Dalam berbagai tulisannya, Halliday (1985) selalu menegaskan bahwa
bahasa adalah produk proses sosial. Seorang anak yang belajar bahasa dalam
waktu yang sama belajar sesuatu yang lain melalui bahasa, yakni membangun
gambaran realitas di sekitar dan di dalamnya. Tidak ada fenomena bahasa yang
vakum sosial, tetapi ia selalu berhubungan erat dengan aspek-aspek sosial.
Dengan demikian, modus adalah pengungkapan atau penggambaran suasana
psikologis perbuatan menurut tafsiran si pembaca atau sikap si pembicara tentang
apa yang diungkapkannya.
Modus adalah sistem pilihan peranan kepada penutur dan pendengarnya. 10
10
Lihat Kamus Linguistik (Kridalaksana,2008:156). Modus(mood,mode) : kategori gramatikal dalam bentuk verba yang mengungkapkan suasana psikologis perbuatan menurut tafsiran pembicara atau sikap pembicara tentang apa yang diucapkan.
Modus kalimat adalah cara bagaimana kalimat itu diekspresikan kepada mitra
bicara. Terdapat tiga cara, yakni (i) deklaratif, (ii) pertanyaan gramatis, dan (iii)
imperatif. Tiga modus tersebut menempatkan subjek secara berbeda.

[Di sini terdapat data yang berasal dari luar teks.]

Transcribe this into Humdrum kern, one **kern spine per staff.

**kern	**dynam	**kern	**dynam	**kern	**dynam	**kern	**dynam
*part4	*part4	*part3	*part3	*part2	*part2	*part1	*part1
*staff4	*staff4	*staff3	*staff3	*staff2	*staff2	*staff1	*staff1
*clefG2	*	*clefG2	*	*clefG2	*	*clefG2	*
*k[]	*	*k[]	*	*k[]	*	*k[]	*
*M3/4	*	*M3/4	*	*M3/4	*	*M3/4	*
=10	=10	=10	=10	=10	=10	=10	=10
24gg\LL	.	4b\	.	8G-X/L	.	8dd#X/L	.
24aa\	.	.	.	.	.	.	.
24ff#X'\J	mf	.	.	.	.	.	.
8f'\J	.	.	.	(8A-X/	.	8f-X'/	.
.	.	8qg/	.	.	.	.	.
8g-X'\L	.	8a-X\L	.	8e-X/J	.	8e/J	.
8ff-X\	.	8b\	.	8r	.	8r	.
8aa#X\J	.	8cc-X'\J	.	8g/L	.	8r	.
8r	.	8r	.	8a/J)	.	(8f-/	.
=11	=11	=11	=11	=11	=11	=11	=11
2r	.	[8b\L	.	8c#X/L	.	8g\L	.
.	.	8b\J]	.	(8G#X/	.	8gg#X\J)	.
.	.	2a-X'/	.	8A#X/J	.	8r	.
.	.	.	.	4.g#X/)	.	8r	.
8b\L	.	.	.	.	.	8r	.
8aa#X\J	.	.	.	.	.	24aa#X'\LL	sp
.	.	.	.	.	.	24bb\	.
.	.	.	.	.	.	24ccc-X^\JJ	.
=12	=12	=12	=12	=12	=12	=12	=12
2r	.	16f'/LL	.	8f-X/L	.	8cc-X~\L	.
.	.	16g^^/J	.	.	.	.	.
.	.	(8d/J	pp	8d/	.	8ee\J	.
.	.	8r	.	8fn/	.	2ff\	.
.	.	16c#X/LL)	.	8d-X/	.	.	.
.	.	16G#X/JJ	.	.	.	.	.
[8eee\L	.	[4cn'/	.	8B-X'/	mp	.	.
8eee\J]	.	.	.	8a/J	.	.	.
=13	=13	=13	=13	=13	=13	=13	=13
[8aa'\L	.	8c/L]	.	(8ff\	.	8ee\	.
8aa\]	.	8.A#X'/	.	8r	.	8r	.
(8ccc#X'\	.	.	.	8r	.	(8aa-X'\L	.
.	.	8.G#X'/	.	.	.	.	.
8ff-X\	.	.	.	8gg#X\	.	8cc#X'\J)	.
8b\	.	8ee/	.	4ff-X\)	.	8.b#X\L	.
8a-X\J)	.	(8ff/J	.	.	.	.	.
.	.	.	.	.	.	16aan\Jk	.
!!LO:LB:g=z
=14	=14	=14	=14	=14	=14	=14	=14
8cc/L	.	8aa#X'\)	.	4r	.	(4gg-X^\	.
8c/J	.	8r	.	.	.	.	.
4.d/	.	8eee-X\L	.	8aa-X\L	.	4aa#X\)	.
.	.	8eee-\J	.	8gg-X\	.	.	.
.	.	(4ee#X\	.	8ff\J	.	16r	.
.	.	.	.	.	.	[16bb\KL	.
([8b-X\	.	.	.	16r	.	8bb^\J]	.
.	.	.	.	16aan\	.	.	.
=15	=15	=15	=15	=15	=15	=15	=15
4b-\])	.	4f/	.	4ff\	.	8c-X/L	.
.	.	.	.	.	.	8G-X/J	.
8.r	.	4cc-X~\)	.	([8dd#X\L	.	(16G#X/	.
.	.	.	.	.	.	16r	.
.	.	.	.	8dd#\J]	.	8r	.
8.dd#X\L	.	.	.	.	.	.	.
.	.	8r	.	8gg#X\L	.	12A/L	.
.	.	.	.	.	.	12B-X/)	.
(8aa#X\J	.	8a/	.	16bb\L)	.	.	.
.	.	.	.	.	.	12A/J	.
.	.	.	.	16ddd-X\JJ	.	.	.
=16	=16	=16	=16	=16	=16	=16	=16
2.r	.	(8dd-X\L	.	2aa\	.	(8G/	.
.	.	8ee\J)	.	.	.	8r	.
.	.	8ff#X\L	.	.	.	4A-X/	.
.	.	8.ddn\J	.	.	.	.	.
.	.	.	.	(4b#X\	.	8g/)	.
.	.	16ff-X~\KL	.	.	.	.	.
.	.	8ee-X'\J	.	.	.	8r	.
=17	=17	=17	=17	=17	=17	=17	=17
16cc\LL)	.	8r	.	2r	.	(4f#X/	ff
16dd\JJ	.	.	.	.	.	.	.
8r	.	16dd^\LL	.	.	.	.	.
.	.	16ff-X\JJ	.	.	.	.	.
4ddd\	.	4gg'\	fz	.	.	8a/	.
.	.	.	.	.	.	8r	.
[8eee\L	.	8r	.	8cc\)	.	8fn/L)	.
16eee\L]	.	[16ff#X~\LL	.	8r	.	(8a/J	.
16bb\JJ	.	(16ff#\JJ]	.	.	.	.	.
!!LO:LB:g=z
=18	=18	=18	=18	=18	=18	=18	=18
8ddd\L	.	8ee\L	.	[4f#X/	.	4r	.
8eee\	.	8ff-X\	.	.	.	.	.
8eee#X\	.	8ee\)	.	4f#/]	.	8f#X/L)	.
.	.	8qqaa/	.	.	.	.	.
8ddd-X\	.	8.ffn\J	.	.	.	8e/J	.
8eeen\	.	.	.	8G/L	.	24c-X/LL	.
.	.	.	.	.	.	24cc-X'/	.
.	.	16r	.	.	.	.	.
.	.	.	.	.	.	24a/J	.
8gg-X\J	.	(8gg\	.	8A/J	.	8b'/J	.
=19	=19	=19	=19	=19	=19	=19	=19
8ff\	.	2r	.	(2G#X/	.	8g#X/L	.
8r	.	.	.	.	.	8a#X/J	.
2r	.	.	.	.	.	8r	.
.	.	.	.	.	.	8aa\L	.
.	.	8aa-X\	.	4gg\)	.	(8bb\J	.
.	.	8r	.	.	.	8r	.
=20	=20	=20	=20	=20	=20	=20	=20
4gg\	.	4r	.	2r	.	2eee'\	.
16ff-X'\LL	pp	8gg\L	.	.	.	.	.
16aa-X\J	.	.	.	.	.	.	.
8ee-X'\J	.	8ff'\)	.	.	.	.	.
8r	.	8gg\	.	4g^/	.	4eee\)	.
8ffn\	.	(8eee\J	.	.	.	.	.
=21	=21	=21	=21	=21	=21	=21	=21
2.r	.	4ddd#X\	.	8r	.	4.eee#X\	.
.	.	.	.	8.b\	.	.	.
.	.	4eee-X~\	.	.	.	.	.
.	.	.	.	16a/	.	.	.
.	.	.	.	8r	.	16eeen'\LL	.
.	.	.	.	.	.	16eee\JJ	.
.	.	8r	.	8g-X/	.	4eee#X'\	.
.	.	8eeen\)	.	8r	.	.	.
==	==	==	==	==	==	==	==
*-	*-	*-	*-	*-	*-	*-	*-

Penempatan
ini mengakibatkan pembagian modus antar partisipan menjadi penunjuk dari
“posisi kekuasaan”. Bertanya dapat menjadi “tindakan” atau “informasi”, dan
dapat juga sebagai pemberi informasi. Bertanya selain berarti permintaan
informasi juga dapat bernilai perintah; modus pertanyaan memiliki nilai
menawarkan tindakan; modus deklaratif memiliki nilai permintaan untuk
informasi; deklaratif selain berarti pemberian informasi dapat juga berarti
perintah; modus imperatif dapat menjadi sebuah saran atau anjuran. Jadi, yang
menjadi pembeda antara kalimat deklaratif, interogatif, dan imperatif adalah
modus.
2.2.2 Teori Tindak Tutur
Yule ( 1996:3) mengatakan bahwa “Pragmatics is the is the studi of
contextual meaning” , ‘pragmatik adalah studi tentang makna kontekstual’. Studi
ini akan melakukan penginterpretasian makna sebuah tuturan dengan
memperhatikan konteks pemakaiannya dan bagaimana konteks itu itu
memengaruhi penutur dalam menentukan suatu tuturan. Pragmatik adalah disiplin
ilmu bahasa yang memelajari makna satuan kebahasaan dikomunikasikan.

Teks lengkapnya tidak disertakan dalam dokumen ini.